EU authorities agree to make it easier for non-bank payment firms to join core payment rails — what that means for banks and fintechs

This article was written by the Augury Times
A new push to open the rails — who signed up and why it matters
European financial authorities — led by the European Banking Authority (EBA), the European Central Bank (ECB), national central banks and national supervisory authorities — have signed a memorandum of understanding (MoU) designed to reduce the barriers that stop non-bank payment service providers (PSPs) from joining core payment systems. The move is meant to help fintechs, e-money firms and other non-bank players get direct access to clearing and settlement infrastructure rather than relying on bank sponsors.
For the payments industry, that is a practical change. If it works, customers could see a wider choice of providers that connect directly to real-time and large-value payment rails. For banks, it threatens a steady slice of revenue tied to sponsorship, transaction handling and account float. For investors, the MoU is a policy nudge that could shift volumes, fees and competitive positions across the payments stack over the next few years.
What the MoU actually promises — practical cooperation, shared data and a focus on access
The MoU is a framework for cooperation rather than a new law. Its stated aims are straightforward: identify access barriers, exchange information between supervisors and central banks, and coordinate practical steps so that non-bank PSPs can meet the requirements for participation in payment systems.
Specifically, signatories commit to share assessments and supervisory intelligence about applicants, work together on risk and operational expectations, and explore pilot approaches to testing non-bank access. The scope covers the full range of retail and wholesale rails used across the European Economic Area — from instant payment services to large-value settlement systems and the retail clearing networks that move everyday transfers.
Authorities also signal a commitment to proportionality. That means tailoring operational, liquidity and resilience expectations to the actual risk non-bank PSPs present, rather than forcing them to meet bank-style rules that may be costly and unnecessary. The MoU names concrete cooperation channels and intends to speed up decisions about eligibility and oversight, aiming to reduce the friction that has kept many non-banks dependent on sponsored arrangements.

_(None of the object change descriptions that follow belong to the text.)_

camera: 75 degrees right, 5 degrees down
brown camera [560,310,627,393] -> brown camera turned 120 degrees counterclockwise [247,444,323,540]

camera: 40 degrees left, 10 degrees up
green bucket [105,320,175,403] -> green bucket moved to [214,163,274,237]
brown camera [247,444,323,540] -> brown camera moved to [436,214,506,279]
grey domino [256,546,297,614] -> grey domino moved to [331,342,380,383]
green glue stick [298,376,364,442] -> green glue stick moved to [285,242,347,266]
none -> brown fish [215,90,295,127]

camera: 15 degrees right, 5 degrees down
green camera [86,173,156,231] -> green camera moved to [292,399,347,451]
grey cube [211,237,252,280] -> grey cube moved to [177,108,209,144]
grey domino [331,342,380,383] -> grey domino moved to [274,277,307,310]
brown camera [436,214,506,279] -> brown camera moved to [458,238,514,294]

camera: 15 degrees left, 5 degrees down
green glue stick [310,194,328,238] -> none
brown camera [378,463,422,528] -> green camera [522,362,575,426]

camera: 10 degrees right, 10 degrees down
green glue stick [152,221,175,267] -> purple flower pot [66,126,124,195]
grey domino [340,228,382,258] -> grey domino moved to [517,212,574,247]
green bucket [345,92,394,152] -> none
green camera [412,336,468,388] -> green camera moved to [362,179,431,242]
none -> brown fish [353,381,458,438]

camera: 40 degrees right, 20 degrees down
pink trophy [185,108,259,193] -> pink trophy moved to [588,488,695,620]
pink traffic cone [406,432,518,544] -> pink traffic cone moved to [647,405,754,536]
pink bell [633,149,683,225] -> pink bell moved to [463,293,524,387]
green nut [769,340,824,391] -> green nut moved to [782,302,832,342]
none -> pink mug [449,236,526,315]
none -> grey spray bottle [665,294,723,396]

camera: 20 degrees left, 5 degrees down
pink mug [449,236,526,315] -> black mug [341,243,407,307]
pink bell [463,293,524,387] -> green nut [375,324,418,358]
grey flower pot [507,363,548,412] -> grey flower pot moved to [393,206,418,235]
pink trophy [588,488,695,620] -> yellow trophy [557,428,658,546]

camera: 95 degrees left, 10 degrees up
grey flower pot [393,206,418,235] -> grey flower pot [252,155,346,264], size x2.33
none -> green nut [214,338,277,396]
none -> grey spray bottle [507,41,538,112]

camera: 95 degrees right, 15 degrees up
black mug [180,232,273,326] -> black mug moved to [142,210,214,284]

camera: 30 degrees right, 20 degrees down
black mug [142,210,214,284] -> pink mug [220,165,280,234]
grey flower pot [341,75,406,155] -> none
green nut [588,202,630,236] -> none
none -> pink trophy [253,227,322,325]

Winners and losers on the rails — how competition, fees and revenues could shift
At a high level, the MoU strengthens the hand of non-bank PSPs. Firms that have built customer-facing payment products but depend on bank sponsors for access could move toward direct participation. That reduces their operational dependence and opens a path to cheaper, faster settlement — which in turn can power new product features and pricing pressure.
That is good news for scale fintechs and card processors. Firms like Adyen (ADYEN) and PayPal (PYPL) are better placed to monetise direct access quickly because they already handle large volumes and have mature risk and operations teams. Card networks such as Visa (V) and Mastercard (MA) should see continued volume growth, since easier access tends to boost transaction throughput across the system.
Banks that used sponsorship as a source of fee income face the clearest downside. Lower reliance on bank sponsors could mean lower account-holding and transaction-related revenues, and tighter margins on payment services. At the same time, processors and infrastructure providers that supply connectivity, fraud tools and settlement services could capture new revenue streams by offering turnkey solutions for non-banks that still prefer outsourced operations.
From MoU to reality — timing, coordination headaches and legal limits
Remember: an MoU is a roadmap, not a new rulebook. Turning cooperation into operational change will take time and runs into national differences. Each country has its own technical set-up, risk rules and eligibility criteria for settlement banks. Some central banks may need to adjust internal rules before non-banks can plug in directly.
Expect a phased timeline: in the short term, authorities will publish guidance and start information-sharing; pilots and test arrangements could roll out within months; wider operational access across the EEA will probably take a year or more. Key hurdles include aligning anti-money laundering checks, setting liquidity requirements that non-banks can meet without excessive cost, and ensuring operational resilience for real-time systems.
Signals investors should watch — what shows this actually changes market economics
Investors in the payments space should track a handful of clear indicators. First, look for published guidance or rule changes from national central banks that explicitly open participation criteria. Second, watch for pilot announcements that let non-banks connect to instant-payment or settlement systems. Third, monitor sponsorship counts — a decline in bank-sponsored arrangements would be an early sign of market shift.
In terms of winners and losers: larger, mature fintechs and processors that can operationally absorb direct access are the clearest potential winners. Adyen (ADYEN) and PayPal (PYPL) fit that profile and stand to gain from either lower costs or new product capabilities. Card networks Visa (V) and Mastercard (MA) should see rising volumes, but fee pressure at the edges could compress some economics over time. Incumbent banks face moderate downside to payments income unless they pivot to provide specialised services to new direct participants.
Overall, the MoU raises the probability of a more competitive payments market in Europe. That is a structural positive for firms that can scale operations and a risk for organisations that rely on legacy sponsorship models. For investors, the next 12–24 months will be about watching policy steps turn into pilots and then into measurable shifts in access and volumes.